Christopher Partlett and Richard Riley have just published an interesting paper in Statistics in Medicine (open access here). They examine the performance of 95% confidence intervals for the mean effect and 95% prediction intervals for a new effect in random-effects meta-analysis.

They simulate meta-analysis datasets from a wide range of scenarios, and assess the performance of a variety of methods for constructing a 95% confidence interval the mean effect and a 95% prediction interval for the distribution of true effects. The idea of the latter is an interval such that 95% of true population effects would lie within it.

For the 95% confidence interval for the mean effect, they find that the Hartung-Knapp method generally performs well across the scenarios considered, although performance was degraded when the study sizes varied considerably and the between study heterogeneity was low.

For the 95% prediction intervals, they found that all the methods investigated only performed well when there was large heterogeneity and the study sizes are similar. In other settings, with low heterogeneity and particularly varied study sizes, they performed poorly. Consequently, they recommend caution in using such prediction intervals, and advocate further research to examine whether improved methods could be developed.

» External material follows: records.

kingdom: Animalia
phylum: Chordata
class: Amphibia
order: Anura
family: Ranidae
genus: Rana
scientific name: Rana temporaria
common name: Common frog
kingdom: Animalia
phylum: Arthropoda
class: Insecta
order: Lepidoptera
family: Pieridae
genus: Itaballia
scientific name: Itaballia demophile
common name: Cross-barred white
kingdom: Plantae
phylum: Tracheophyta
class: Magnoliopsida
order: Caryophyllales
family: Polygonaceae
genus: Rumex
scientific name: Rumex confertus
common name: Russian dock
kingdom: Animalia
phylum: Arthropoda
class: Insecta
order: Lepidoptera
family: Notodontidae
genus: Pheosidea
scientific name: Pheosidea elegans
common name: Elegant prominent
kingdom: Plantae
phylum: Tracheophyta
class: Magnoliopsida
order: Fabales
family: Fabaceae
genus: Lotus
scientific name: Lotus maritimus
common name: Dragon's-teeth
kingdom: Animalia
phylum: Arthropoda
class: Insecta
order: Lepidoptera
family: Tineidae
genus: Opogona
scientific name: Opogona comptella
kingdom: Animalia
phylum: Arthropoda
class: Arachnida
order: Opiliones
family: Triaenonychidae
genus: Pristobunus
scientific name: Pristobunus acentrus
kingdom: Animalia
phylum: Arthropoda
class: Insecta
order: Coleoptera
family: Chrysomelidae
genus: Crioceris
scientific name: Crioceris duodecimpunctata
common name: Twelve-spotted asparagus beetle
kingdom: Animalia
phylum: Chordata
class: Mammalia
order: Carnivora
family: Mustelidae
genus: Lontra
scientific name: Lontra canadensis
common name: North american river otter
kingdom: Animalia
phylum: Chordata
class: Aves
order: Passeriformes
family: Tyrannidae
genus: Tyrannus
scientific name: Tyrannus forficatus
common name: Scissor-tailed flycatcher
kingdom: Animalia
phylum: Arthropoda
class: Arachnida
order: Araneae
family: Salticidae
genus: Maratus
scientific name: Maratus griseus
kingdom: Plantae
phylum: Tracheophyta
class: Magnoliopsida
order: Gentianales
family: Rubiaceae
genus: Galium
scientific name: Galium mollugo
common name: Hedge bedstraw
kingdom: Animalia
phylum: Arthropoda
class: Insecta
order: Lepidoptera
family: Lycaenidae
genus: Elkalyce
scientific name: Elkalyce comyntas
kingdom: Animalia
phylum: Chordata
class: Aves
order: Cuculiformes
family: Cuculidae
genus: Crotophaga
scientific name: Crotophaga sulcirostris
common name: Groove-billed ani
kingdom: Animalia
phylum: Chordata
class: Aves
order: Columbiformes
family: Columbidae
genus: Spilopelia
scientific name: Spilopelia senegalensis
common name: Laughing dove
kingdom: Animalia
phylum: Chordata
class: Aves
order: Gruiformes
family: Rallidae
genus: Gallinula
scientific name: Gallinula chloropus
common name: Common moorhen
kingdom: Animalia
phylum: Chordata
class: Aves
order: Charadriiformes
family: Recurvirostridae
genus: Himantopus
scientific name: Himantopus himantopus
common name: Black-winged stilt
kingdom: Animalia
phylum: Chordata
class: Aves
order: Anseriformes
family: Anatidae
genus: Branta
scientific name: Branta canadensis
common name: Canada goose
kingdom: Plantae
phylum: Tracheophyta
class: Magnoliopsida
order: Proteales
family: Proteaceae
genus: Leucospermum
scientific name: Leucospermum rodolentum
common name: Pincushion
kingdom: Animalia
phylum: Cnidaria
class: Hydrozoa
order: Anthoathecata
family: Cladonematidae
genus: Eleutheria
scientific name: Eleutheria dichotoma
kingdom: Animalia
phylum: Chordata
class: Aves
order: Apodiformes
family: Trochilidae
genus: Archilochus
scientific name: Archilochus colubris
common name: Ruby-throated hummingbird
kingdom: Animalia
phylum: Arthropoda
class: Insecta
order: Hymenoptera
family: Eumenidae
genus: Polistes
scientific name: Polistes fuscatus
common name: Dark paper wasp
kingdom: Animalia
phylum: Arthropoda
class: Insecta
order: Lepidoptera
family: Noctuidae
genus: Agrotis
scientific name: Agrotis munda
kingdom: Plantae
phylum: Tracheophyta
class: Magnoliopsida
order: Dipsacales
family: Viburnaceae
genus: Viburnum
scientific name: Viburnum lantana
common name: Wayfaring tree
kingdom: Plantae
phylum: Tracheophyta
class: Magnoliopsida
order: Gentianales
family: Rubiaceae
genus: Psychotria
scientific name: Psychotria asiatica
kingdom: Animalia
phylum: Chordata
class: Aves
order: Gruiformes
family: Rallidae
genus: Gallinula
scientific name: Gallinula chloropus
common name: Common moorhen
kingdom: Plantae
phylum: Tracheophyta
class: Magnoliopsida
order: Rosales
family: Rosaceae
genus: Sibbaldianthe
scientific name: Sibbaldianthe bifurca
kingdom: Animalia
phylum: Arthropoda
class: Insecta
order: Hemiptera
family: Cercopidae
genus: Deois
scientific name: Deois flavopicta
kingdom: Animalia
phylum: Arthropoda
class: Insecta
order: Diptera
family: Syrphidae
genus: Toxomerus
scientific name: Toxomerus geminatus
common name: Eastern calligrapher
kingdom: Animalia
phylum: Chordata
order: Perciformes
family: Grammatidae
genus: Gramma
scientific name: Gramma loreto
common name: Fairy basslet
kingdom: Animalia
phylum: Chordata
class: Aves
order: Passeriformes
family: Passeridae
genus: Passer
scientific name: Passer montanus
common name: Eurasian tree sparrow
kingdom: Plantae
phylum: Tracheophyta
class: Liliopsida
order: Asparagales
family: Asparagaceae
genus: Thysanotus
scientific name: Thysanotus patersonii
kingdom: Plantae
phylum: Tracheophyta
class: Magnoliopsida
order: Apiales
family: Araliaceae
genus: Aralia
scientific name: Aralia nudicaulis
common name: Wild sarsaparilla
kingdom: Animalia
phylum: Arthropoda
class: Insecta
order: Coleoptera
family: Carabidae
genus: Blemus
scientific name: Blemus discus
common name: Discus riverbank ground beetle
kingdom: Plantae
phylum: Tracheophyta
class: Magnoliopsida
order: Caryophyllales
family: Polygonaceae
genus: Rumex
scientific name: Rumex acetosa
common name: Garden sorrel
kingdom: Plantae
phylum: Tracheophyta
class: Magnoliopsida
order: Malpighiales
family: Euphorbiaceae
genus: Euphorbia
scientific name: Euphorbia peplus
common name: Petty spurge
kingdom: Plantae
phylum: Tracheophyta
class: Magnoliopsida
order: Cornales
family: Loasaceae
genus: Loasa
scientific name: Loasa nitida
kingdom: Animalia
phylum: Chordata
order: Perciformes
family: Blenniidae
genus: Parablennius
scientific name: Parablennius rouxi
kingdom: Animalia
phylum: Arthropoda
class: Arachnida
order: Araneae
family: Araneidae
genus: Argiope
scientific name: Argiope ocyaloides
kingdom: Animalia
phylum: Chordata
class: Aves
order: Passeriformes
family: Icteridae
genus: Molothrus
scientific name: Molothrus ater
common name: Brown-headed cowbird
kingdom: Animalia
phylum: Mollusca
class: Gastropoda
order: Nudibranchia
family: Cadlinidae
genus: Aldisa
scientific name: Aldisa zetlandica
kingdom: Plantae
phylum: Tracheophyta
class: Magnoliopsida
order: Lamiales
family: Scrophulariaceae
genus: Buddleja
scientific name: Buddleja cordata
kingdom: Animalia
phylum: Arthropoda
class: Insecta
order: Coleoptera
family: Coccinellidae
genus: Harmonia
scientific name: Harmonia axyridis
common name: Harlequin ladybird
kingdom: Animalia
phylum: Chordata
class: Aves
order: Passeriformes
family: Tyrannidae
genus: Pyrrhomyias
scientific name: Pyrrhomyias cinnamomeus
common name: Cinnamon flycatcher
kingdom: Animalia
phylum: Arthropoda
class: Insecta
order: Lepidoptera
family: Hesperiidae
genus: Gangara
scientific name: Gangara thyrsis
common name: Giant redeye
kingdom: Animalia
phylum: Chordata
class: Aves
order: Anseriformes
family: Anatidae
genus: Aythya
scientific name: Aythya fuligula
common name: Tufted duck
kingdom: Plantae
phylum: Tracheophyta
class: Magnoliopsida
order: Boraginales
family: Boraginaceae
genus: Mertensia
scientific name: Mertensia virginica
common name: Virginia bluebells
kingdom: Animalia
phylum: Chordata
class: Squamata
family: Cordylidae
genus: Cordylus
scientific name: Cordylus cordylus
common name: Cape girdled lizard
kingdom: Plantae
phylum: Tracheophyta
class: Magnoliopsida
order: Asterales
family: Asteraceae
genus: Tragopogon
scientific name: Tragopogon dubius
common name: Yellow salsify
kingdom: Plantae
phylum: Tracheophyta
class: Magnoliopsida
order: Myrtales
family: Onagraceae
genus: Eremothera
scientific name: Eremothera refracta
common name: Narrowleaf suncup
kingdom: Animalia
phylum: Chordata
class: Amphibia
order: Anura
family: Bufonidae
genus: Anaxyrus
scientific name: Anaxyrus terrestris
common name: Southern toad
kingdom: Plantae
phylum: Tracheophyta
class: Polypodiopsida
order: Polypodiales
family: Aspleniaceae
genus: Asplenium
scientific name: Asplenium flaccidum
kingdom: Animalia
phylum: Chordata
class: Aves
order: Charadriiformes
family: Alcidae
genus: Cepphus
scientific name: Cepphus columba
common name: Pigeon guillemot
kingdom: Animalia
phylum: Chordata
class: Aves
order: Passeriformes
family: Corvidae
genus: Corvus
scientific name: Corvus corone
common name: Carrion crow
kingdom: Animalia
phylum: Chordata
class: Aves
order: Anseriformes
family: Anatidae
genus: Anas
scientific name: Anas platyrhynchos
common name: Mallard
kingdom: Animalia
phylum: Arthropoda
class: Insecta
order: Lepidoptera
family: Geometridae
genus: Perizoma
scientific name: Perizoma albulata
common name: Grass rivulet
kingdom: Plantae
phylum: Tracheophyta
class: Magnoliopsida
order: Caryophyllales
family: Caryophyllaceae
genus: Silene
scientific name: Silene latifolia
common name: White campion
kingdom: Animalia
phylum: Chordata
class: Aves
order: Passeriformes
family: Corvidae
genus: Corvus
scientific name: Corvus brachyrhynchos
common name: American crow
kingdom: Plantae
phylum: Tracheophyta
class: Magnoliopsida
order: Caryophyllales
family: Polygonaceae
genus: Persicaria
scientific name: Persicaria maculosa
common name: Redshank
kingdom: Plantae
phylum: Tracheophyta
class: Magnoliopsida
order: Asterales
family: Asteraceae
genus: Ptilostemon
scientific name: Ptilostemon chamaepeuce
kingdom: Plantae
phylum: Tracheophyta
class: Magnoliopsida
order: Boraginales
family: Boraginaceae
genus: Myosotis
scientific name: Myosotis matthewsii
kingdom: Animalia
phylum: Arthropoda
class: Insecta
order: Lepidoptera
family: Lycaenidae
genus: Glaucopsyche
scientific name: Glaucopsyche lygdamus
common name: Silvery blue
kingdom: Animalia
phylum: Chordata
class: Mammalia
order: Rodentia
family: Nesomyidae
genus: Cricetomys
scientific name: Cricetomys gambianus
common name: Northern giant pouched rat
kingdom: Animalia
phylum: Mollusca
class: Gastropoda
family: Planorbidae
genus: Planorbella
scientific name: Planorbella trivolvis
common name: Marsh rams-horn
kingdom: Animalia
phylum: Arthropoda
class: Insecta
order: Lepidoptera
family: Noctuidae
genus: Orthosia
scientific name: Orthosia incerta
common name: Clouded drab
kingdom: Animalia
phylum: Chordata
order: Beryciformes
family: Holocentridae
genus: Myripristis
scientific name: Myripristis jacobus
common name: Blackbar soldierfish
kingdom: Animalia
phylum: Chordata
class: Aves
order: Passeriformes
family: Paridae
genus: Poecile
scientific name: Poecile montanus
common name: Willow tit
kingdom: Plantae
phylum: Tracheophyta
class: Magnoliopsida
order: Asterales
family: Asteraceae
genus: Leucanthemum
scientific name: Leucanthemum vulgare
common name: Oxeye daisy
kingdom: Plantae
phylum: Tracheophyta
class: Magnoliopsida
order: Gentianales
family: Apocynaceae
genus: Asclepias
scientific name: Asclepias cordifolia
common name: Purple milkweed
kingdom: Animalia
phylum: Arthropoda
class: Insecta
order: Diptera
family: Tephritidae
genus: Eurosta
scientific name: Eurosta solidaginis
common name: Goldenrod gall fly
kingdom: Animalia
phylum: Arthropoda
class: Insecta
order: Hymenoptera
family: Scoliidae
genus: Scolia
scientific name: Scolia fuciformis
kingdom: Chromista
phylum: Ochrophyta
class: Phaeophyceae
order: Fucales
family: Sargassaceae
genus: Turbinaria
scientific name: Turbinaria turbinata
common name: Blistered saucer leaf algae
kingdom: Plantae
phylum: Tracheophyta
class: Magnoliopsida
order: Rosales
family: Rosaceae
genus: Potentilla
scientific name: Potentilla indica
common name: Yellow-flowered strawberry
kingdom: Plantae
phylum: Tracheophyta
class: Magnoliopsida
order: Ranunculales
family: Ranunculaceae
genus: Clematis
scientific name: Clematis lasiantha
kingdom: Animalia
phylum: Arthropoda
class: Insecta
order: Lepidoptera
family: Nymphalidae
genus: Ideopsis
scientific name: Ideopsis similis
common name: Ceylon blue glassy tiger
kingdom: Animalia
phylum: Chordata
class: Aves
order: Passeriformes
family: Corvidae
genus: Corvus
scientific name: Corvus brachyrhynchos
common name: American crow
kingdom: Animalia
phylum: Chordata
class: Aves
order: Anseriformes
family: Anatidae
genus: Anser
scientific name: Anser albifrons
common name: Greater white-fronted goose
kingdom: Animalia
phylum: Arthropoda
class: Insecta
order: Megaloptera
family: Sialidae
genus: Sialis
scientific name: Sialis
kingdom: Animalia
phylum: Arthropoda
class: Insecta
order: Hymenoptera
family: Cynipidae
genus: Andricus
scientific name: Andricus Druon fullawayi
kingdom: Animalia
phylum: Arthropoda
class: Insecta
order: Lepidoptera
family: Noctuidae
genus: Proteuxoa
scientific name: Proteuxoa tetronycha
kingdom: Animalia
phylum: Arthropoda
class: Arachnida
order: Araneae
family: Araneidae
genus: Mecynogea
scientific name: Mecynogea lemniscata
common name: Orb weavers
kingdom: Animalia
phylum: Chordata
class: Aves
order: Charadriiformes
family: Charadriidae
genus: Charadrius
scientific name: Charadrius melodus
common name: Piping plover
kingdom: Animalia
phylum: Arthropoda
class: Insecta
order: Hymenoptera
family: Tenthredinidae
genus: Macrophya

I am glad the authors have finally conceded the lack of utility of this approach. I did point this out right after they proposed this:

http://www.bmj.com/rapid-response/2011/11/03/case-kings-new-clothes-there-no-such-thing-random-effects-meta-analysis

They didn’t conclude it had a lack of utility! They concluded that a range of estimators for prediction intervals of a new effect had sub-standard frequentist properties in certain scenarios, and therefore that more work needs to be done to find estimators of prediction intervals with better performance.